● **What is required**
Repeat the listing that follows, character for character, minus the pictures.

● **Data records**
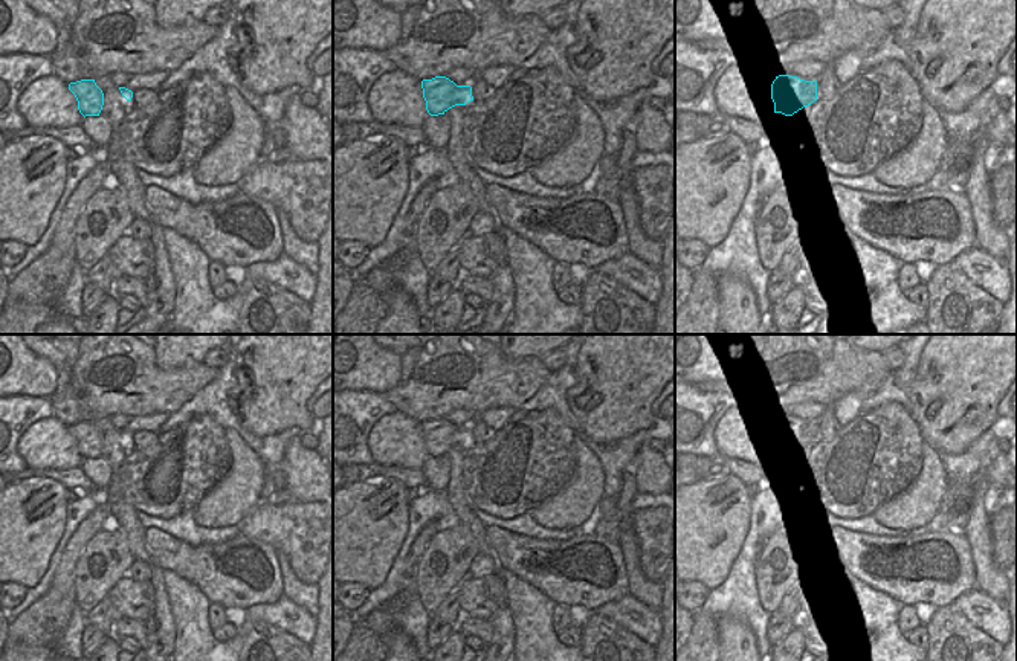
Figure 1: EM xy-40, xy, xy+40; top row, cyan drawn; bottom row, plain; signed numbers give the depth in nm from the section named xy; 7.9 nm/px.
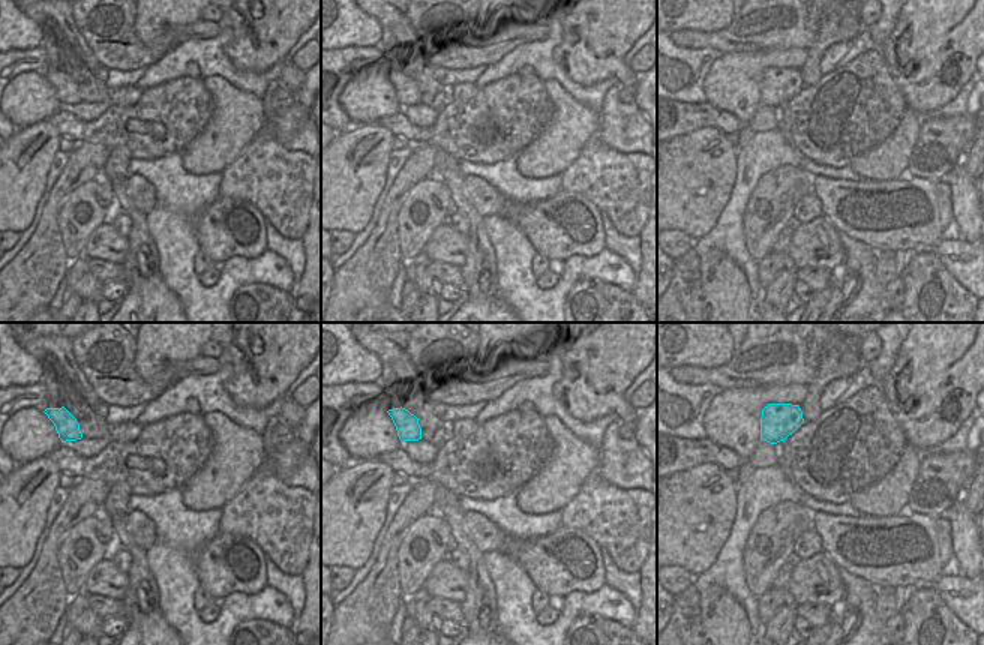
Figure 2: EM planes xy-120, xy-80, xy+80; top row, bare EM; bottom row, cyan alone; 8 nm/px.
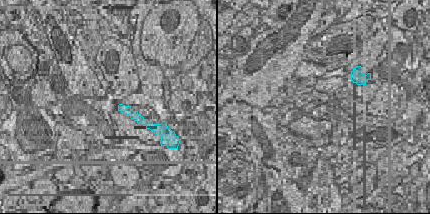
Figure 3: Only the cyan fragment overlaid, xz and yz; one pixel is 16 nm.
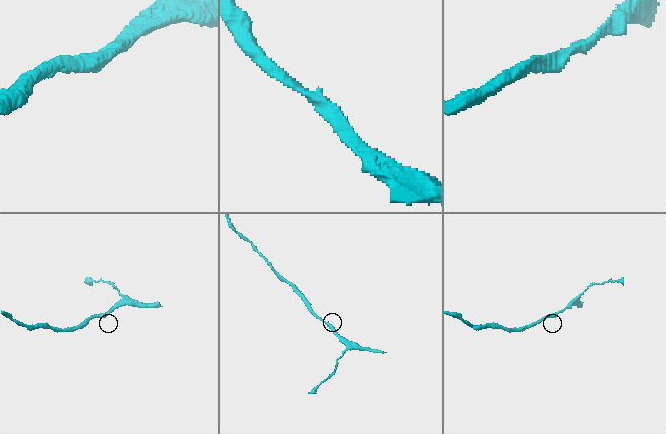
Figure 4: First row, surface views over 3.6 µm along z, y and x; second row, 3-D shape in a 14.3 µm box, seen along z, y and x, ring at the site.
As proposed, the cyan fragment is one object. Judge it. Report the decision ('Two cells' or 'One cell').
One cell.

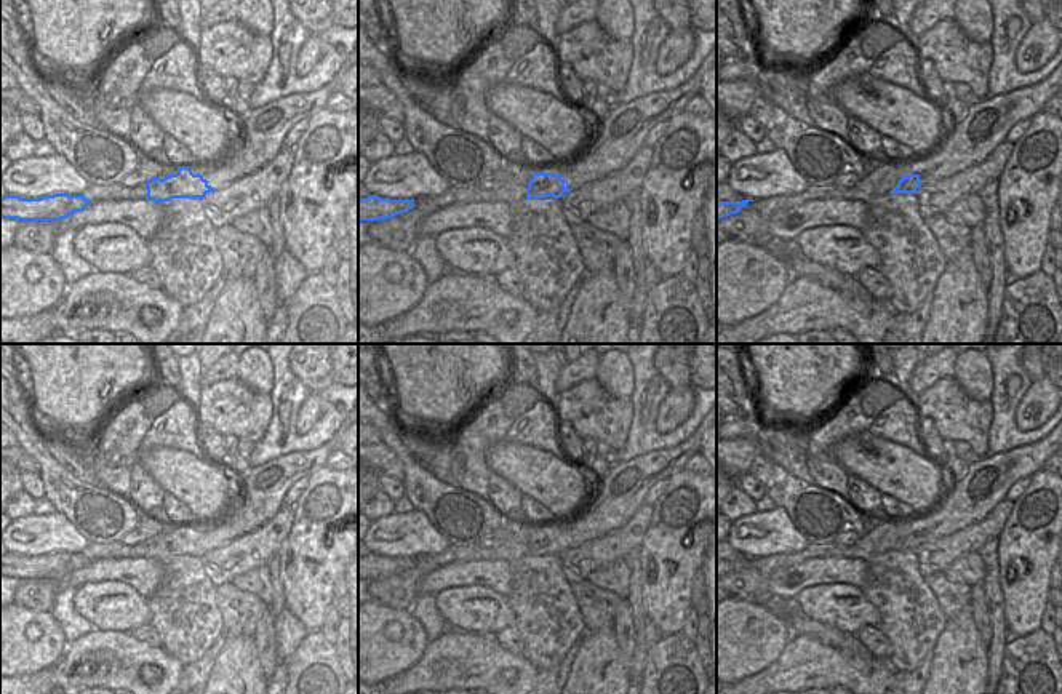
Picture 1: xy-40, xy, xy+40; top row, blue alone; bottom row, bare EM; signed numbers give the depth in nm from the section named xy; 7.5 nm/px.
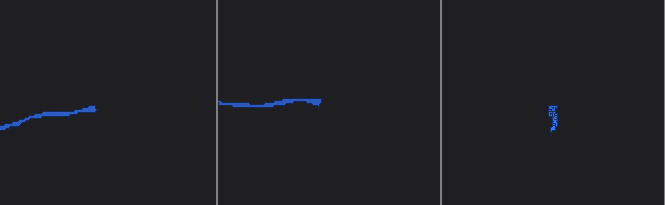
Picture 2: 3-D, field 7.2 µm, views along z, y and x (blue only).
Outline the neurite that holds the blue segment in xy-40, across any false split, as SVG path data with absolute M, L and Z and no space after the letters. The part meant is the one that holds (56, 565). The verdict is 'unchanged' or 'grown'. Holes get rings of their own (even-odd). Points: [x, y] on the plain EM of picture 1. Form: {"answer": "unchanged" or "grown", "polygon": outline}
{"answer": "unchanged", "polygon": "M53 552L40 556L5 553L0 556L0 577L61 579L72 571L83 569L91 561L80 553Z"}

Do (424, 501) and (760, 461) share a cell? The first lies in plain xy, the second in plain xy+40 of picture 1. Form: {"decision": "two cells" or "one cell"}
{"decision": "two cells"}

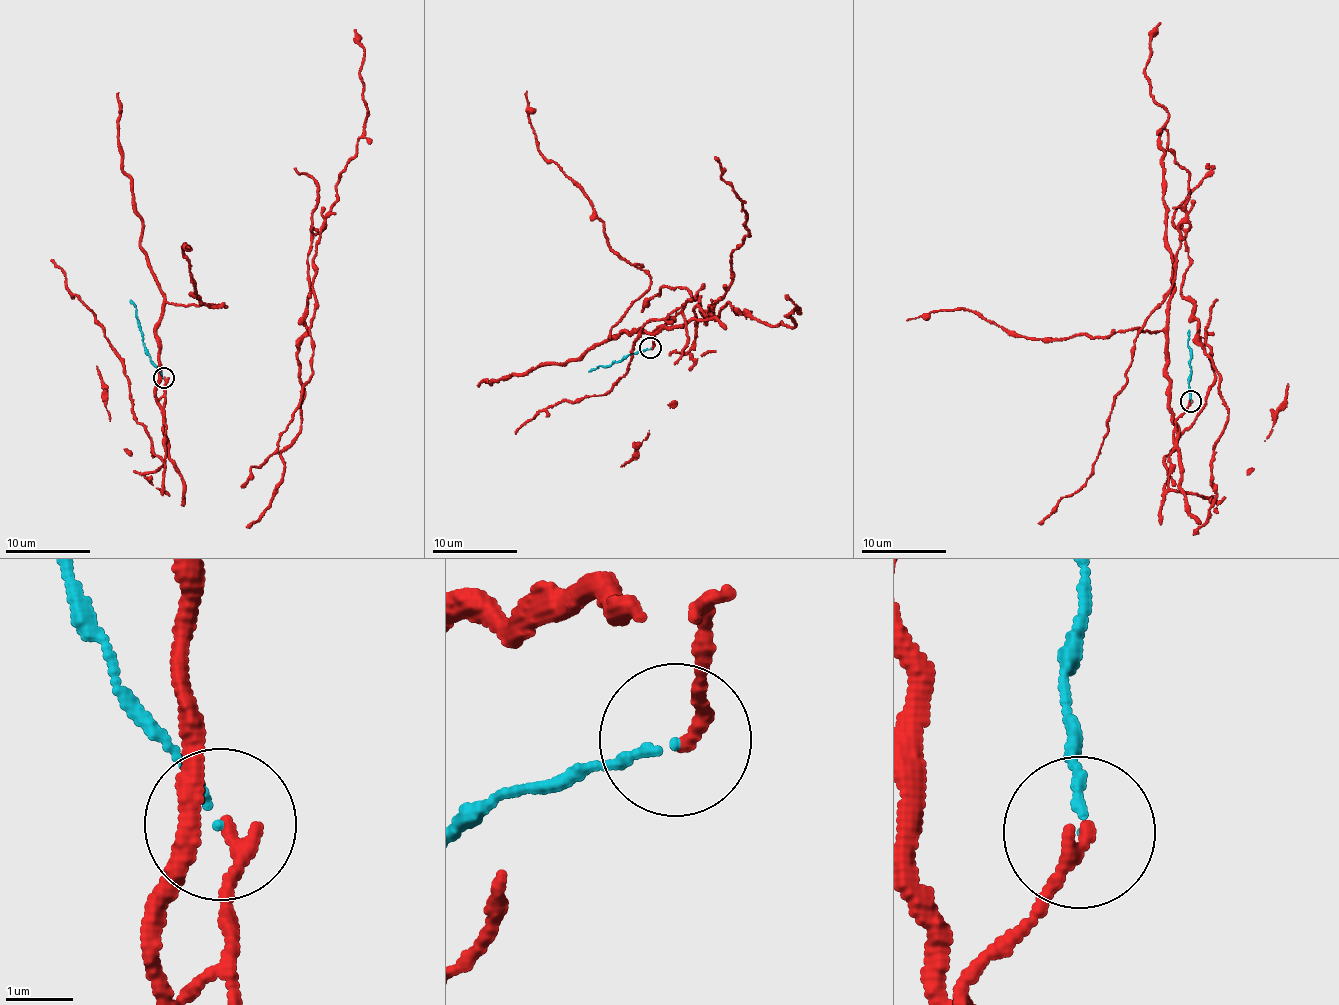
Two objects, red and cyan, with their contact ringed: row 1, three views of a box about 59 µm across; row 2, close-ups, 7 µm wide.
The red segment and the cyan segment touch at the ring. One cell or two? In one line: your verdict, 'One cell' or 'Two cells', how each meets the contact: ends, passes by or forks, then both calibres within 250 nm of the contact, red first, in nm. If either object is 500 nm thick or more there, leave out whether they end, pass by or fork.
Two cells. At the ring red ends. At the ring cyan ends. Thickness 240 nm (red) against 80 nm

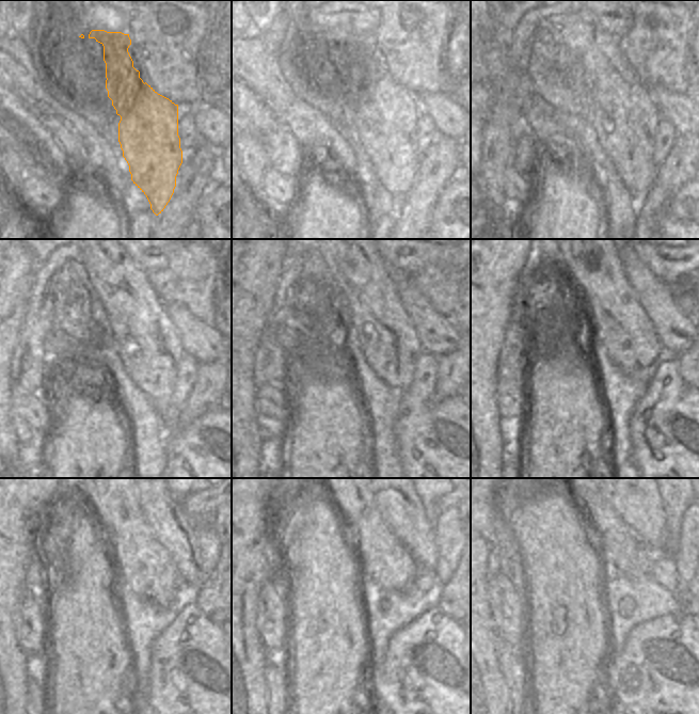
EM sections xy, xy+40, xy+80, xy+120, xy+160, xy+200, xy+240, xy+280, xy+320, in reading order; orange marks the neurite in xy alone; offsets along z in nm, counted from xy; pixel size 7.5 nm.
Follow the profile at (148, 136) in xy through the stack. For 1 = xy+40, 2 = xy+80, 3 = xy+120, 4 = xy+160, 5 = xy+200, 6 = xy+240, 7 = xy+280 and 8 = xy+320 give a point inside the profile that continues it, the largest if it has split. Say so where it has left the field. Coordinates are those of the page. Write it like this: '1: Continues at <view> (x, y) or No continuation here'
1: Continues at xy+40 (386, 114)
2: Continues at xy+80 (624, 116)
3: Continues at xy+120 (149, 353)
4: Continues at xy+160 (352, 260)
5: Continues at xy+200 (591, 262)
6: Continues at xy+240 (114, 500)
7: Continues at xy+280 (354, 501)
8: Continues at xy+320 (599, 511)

● **Task output**
Figure 1: EM xy-40, xy, xy+40; top row, cyan drawn; bottom row, plain; signed numbers give the depth in nm from the section named xy; 7.9 nm/px.
Figure 2: EM planes xy-120, xy-80, xy+80; top row, bare EM; bottom row, cyan alone; 8 nm/px.
Figure 3: Only the cyan fragment overlaid, xz and yz; one pixel is 16 nm.
Figure 4: First row, surface views over 3.6 µm along z, y and x; second row, 3-D shape in a 14.3 µm box, seen along z, y and x, ring at the site.
As proposed, the cyan fragment is one object. Judge it. Report the decision ('Two cells' or 'One cell').
One cell.

Picture 1: xy-40, xy, xy+40; top row, blue alone; bottom row, bare EM; signed numbers give the depth in nm from the section named xy; 7.5 nm/px.
Picture 2: 3-D, field 7.2 µm, views along z, y and x (blue only).
Outline the neurite that holds the blue segment in xy-40, across any false split, as SVG path data with absolute M, L and Z and no space after the letters. The part meant is the one that holds (56, 565). The verdict is 'unchanged' or 'grown'. Holes get rings of their own (even-odd). Points: [x, y] on the plain EM of picture 1. Form: {"answer": "unchanged" or "grown", "polygon": outline}
{"answer": "unchanged", "polygon": "M53 552L40 556L5 553L0 556L0 577L61 579L72 571L83 569L91 561L80 553Z"}

Do (424, 501) and (760, 461) share a cell? The first lies in plain xy, the second in plain xy+40 of picture 1. Form: {"decision": "two cells" or "one cell"}
{"decision": "two cells"}

Two objects, red and cyan, with their contact ringed: row 1, three views of a box about 59 µm across; row 2, close-ups, 7 µm wide.
The red segment and the cyan segment touch at the ring. One cell or two? In one line: your verdict, 'One cell' or 'Two cells', how each meets the contact: ends, passes by or forks, then both calibres within 250 nm of the contact, red first, in nm. If either object is 500 nm thick or more there, leave out whether they end, pass by or fork.
Two cells. At the ring red ends. At the ring cyan ends. Thickness 240 nm (red) against 80 nm

EM sections xy, xy+40, xy+80, xy+120, xy+160, xy+200, xy+240, xy+280, xy+320, in reading order; orange marks the neurite in xy alone; offsets along z in nm, counted from xy; pixel size 7.5 nm.
Follow the profile at (148, 136) in xy through the stack. For 1 = xy+40, 2 = xy+80, 3 = xy+120, 4 = xy+160, 5 = xy+200, 6 = xy+240, 7 = xy+280 and 8 = xy+320 give a point inside the profile that continues it, the largest if it has split. Say so where it has left the field. Coordinates are those of the page. Write it like this: '1: Continues at <view> (x, y) or No continuation here'
1: Continues at xy+40 (386, 114)
2: Continues at xy+80 (624, 116)
3: Continues at xy+120 (149, 353)
4: Continues at xy+160 (352, 260)
5: Continues at xy+200 (591, 262)
6: Continues at xy+240 (114, 500)
7: Continues at xy+280 (354, 501)
8: Continues at xy+320 (599, 511)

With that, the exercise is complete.